▶ _MATERIAL FOR THIS TASK_:
---+---
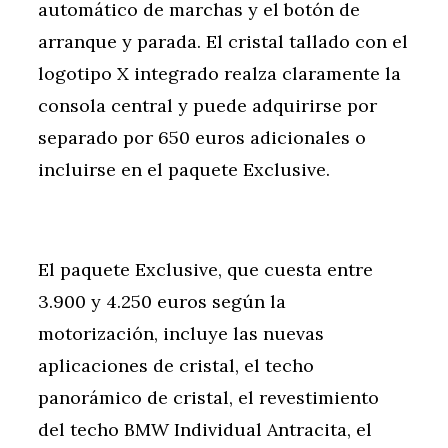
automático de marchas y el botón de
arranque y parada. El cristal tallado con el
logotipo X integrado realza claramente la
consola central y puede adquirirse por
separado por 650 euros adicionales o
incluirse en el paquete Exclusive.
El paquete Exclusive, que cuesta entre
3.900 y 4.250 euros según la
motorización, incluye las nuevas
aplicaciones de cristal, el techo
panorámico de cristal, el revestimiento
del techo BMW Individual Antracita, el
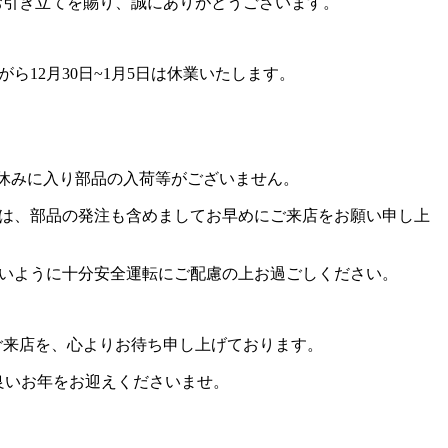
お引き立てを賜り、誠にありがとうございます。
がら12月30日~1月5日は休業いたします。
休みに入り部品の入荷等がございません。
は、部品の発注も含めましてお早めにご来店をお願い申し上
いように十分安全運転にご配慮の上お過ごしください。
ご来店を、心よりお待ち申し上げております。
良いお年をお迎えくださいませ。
---+---
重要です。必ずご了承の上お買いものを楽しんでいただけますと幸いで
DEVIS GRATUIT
---+---
Reproduce the rows verbatim, starting at the line that contains "automático de marchas y el botón de" and ending at the line that contains "良いお年をお迎えくださいませ。", including both of those lines. Leave the pictures out of your answer.

▶ _COMPLETED EXERCISE_:
automático de marchas y el botón de
arranque y parada. El cristal tallado con el
logotipo X integrado realza claramente la
consola central y puede adquirirse por
separado por 650 euros adicionales o
incluirse en el paquete Exclusive.
El paquete Exclusive, que cuesta entre
3.900 y 4.250 euros según la
motorización, incluye las nuevas
aplicaciones de cristal, el techo
panorámico de cristal, el revestimiento
del techo BMW Individual Antracita, el
お引き立てを賜り、誠にありがとうございます。
がら12月30日~1月5日は休業いたします。
休みに入り部品の入荷等がございません。
は、部品の発注も含めましてお早めにご来店をお願い申し上
いように十分安全運転にご配慮の上お過ごしください。
ご来店を、心よりお待ち申し上げております。
良いお年をお迎えくださいませ。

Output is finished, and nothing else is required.